You'll be needing a bloody big screwdriver, then!
NASA's Cassini spacecraft has delivered some insightful images of a monster storm raging at Saturn's north pole - a six sided-beast 'wider than two Earths' and within which winds reach an umbrella-shredding 350km/h. Cassini false-colour view of the six-sided storm. Pic: NASA In a series of false-colour snaps (animated version …
You'll be needing a bloody big screwdriver, then!
What we find inside when we get the top off worries me. And I'll bet we put the screw somewhere safe and can't find it when we try and put it back together.
It rolled under the settee...
Plenty of hex screws lying about the Antrim coast.
Just follow the signs for the Giants Causeway.
However they don't handle the central pin added for "security".
But (donning my standard pedant's hat) your umbrella gets shredded here on Earth because you're standing on solid ground and the wind's blowing relative to you. On Saturn you'd be in the atmosphere. so the force from Saturnian wind would depend on wind shear and (crucially) atmospheric density. I've no idea how dense the atmosphere is at the altitudes at which this storm is raging - obviously deep down there are very high densities because of the enormous depths of the atmosphere and Saturn's higher gravity. I may do some Googling on the topic if I get some time later on.
Bees have been disappearing, now we know where they are going.
Blighty's winter storms are PUNY compared to Saturn's
Yeah maybe... but you don't have to dodge flying trees on Saturn!
Do any of the astronomers / planetary specialists know if the pole has anything to do with the location of the storm? If so, would that indicate magnetic particles in the atmosphere?

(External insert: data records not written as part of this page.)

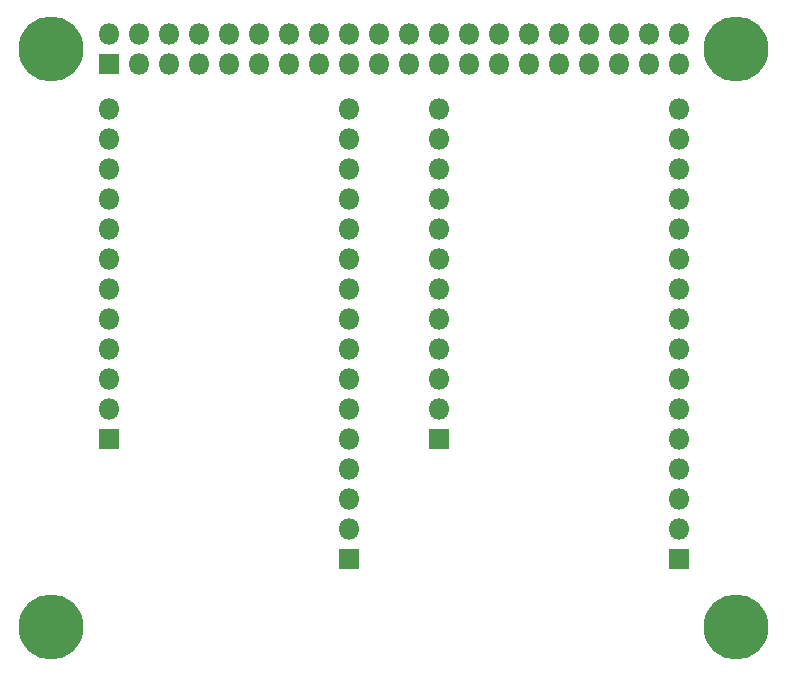
<source format=gts>
%TF.GenerationSoftware,KiCad,Pcbnew,(5.1.6)-1*%
%TF.CreationDate,2020-08-17T20:49:59+02:00*%
%TF.ProjectId,PiToFeather,5069546f-4665-4617-9468-65722e6b6963,rev?*%
%TF.SameCoordinates,Original*%
%TF.FileFunction,Soldermask,Top*%
%TF.FilePolarity,Negative*%
%FSLAX46Y46*%
G04 Gerber Fmt 4.6, Leading zero omitted, Abs format (unit mm)*
G04 Created by KiCad (PCBNEW (5.1.6)-1) date 2020-08-17 20:49:59*
%MOMM*%
%LPD*%
G01*
G04 APERTURE LIST*
%ADD10C,5.500000*%
%ADD11O,1.800000X1.800000*%
%ADD12R,1.800000X1.800000*%
G04 APERTURE END LIST*
D10*
%TO.C,H4*%
X97480000Y-128700000D03*
%TD*%
%TO.C,H3*%
X155480000Y-128700000D03*
%TD*%
%TO.C,H2*%
X155480000Y-79700000D03*
%TD*%
%TO.C,H1*%
X97480000Y-79700000D03*
%TD*%
D11*
%TO.C,U1*%
X150610000Y-78430000D03*
X150610000Y-80970000D03*
X148070000Y-78430000D03*
X148070000Y-80970000D03*
X145530000Y-78430000D03*
X145530000Y-80970000D03*
X142990000Y-78430000D03*
X142990000Y-80970000D03*
X140450000Y-78430000D03*
X140450000Y-80970000D03*
X137910000Y-78430000D03*
X137910000Y-80970000D03*
X135370000Y-78430000D03*
X135370000Y-80970000D03*
X132830000Y-78430000D03*
X132830000Y-80970000D03*
X130290000Y-78430000D03*
X130290000Y-80970000D03*
X127750000Y-78430000D03*
X127750000Y-80970000D03*
X125210000Y-78430000D03*
X125210000Y-80970000D03*
X122670000Y-78430000D03*
X122670000Y-80970000D03*
X120130000Y-78430000D03*
X120130000Y-80970000D03*
X117590000Y-78430000D03*
X117590000Y-80970000D03*
X115050000Y-78430000D03*
X115050000Y-80970000D03*
X112510000Y-78430000D03*
X112510000Y-80970000D03*
X109970000Y-78430000D03*
X109970000Y-80970000D03*
X107430000Y-78430000D03*
X107430000Y-80970000D03*
X104890000Y-78430000D03*
X104890000Y-80970000D03*
X102350000Y-78430000D03*
D12*
X102350000Y-80970000D03*
%TD*%
D11*
%TO.C,U4*%
X130290000Y-84780000D03*
X130290000Y-87320000D03*
X130290000Y-89860000D03*
X130290000Y-92400000D03*
X130290000Y-94940000D03*
X130290000Y-97480000D03*
X130290000Y-100020000D03*
X130290000Y-102560000D03*
X130290000Y-105100000D03*
X130290000Y-107640000D03*
X130290000Y-110180000D03*
D12*
X130290000Y-112720000D03*
%TD*%
D11*
%TO.C,U5*%
X150610000Y-84780000D03*
X150610000Y-87320000D03*
X150610000Y-89860000D03*
X150610000Y-92400000D03*
X150610000Y-94940000D03*
X150610000Y-97480000D03*
X150610000Y-100020000D03*
X150610000Y-102560000D03*
X150610000Y-105100000D03*
X150610000Y-107640000D03*
X150610000Y-110180000D03*
X150610000Y-112720000D03*
X150610000Y-115260000D03*
X150610000Y-117800000D03*
X150610000Y-120340000D03*
D12*
X150610000Y-122880000D03*
%TD*%
D11*
%TO.C,U3*%
X122670000Y-84780000D03*
X122670000Y-87320000D03*
X122670000Y-89860000D03*
X122670000Y-92400000D03*
X122670000Y-94940000D03*
X122670000Y-97480000D03*
X122670000Y-100020000D03*
X122670000Y-102560000D03*
X122670000Y-105100000D03*
X122670000Y-107640000D03*
X122670000Y-110180000D03*
X122670000Y-112720000D03*
X122670000Y-115260000D03*
X122670000Y-117800000D03*
X122670000Y-120340000D03*
D12*
X122670000Y-122880000D03*
%TD*%
D11*
%TO.C,U2*%
X102350000Y-84780000D03*
X102350000Y-87320000D03*
X102350000Y-89860000D03*
X102350000Y-92400000D03*
X102350000Y-94940000D03*
X102350000Y-97480000D03*
X102350000Y-100020000D03*
X102350000Y-102560000D03*
X102350000Y-105100000D03*
X102350000Y-107640000D03*
X102350000Y-110180000D03*
D12*
X102350000Y-112720000D03*
%TD*%
M02*

</source>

I somehow can't imagine that Saturn's poles are much colder that it's equator.
The storm is down to atmospheric circulation just as the Antarctic has a large circumpolar vortex, so it's not magnetic.
You're quite right, Saturn has very little temperature difference between the equator and poles because most of its atmospheric heat is coming from an internal (poorly understood going on 'no bloody idea') heat source.
internal (poorly understood going on 'no bloody idea') heat source.
Something undergoing a phase change such as gas or liquid to solid, both down in the planet's depths. Outside chance that it's a low level of fusion (D-D), or there's a lot of radioactive Potassium in a rocky core that theory says Saturn shouldn't have.
Lots of hydrocarbons, enormous pressure: what are the odds on Saturn's atmosphere concealing the Solar System's second-biggest and still-growing diamond as its core?
Looks like a copyright symbol on that storm (top image, lower part of hexagon)
SOMEBODY HAS COPYRIGHTED SATURN!!!!!
Quick! Who can we blame?
That copyright symbol, it looks to me like another hexagon and from the bottom picture it appears to be another weather formation (maelstrom/vortex?)
Even storms encompassed in storms on Saturn are mightier than the whole of Blighty's winter storms...
is the male on Uranus?
That's probably a question you should ask Heather Couper. Maybe with a follow up question of "How many Mars's can you fit in Uranus?".
Why is it hexagonal? Anyone?
According to the above, it is the most efficient basic structure found in nature, anyone else want to weigh in on this?
Beer because it's Friday!
A very good question.
From the article: NASA explains that the storm "folds into a six-sided shape because the hexagon [in the image] is a stationary wave that guides the path of the gas in the jet".
Which essentially says that it's six-sided because it's a Hexagon! I've added the omission/qualifier because without it the statement appears to be redefining the meaning of "hexagon" to mean a "stationary wave".
So why is it hexagonal? Well, I suspect that it's just an imaging artifact due to the photo being a composite of six images; the entire polar hemisphere can't be photographed in a single shot because half of it will be in shadow and two thirds of what isn't in shadow will still be significantly darker than the middle third that most closely faces the Sun; to get an evenly illuminated image, as shown, you need to take multiple photos and stitch them together.
So there are not six nodes but just one, which is probably due to solar heating at the boundary of the storm facing the Sun with the result that it shifts a few degrees of latitude further away from the poles but which stays in the same place i.e. facing the Sun, as the planet revolves.
Why can't it be because of a years-stable period-3 wave in the planet's equivalent of Earth's jet-stream. Watch long enough, we may see the vertices move, assuming there's anything more stable to define their location relative to (which on a gas giant, I doubt! )
I stand corrected - you're probably right: http://en.wikipedia.org/wiki/Saturn's_hexagon
I seem to recall that Buckminster Fuller was largely into hexagons (hexaga?) when devising geodesic spheres - (hex-penta-hex-penta....). tensegrity at work.